I think I finally understand the point of the 'moving average' part of ARMA/ARIMA, but I wanted to confirm here, just in case I am still off.
Idea 1: Autoregressive processes are easy to motivate - future prices could reasonably be better predicted with current prices and perhaps the prices before today could paint an even more complete picture.
Idea 2: (Finite) moving average processes may not be as natural to motivate, but they have a lot of "niceness" properties due to the autocovariance vanishing beyond the specified window.
Idea 3: Any autoregressive process can be viewed as an $MA(\infty)$ and any moving average process can be viewed as an $AR(\infty)$ process. My understanding so far is that it's also a bit easier to deduce nice properties of $MA(\infty)$ processes from properties of their coefficients than it is for $AR(\infty)$ processes, even though they cover the exact same processes (which is why Wold's decomposition involves an $MA(\infty)$ instead of an $AR(\infty)$ term).

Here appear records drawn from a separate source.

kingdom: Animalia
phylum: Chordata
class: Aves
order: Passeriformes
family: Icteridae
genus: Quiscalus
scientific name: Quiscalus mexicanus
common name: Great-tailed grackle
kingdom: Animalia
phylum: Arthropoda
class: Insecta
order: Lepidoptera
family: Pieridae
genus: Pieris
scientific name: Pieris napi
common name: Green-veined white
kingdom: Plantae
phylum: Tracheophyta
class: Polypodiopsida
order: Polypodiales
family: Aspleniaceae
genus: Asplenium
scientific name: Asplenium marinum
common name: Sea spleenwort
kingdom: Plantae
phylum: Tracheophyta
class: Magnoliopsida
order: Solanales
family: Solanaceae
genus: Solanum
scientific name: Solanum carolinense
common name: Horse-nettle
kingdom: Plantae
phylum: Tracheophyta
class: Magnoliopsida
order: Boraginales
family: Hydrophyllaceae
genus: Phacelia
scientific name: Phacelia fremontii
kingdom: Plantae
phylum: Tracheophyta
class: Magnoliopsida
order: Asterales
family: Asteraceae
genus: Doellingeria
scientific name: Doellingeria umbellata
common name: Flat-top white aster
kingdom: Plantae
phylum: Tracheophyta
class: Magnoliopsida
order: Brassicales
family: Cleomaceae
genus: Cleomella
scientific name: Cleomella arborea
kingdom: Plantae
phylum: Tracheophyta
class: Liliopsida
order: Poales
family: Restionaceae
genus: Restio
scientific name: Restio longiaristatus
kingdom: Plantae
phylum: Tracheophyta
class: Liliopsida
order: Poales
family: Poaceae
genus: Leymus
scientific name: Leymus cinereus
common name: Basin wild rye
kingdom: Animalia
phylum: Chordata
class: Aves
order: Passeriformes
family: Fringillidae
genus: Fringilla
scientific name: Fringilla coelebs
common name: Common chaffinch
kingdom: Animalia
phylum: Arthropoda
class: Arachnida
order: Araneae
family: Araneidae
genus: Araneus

Key idea: The following is a reasonable model:
$x_t\sim \varepsilon_t + \sum\limits_{i>0} \alpha^i x_{t-i}$
for some $0<\alpha<1$. Using $L$ for the lag operator, this can be written:
$x_t=\varepsilon_t + \frac{1}{1-\alpha L} x_{t} - x_t$
and collecting terms:
$(1-2\alpha L)x_t=(1-\alpha L)\varepsilon_t$
which gives us
$x_t\sim 2\alpha x_{t-1} + \varepsilon_t - \alpha \varepsilon_{t-1}$
which is an $ARMA(1,1)$ model.
Punchline: Sometimes $AR(\infty)$ processes can be better approximated by rational functions in the $L$ operator than pure polynomials with the same number of terms. And multiplying both sides by the denominator of the rational function gives the "MA" side of the process.
Is there a bigger picture I'm missing?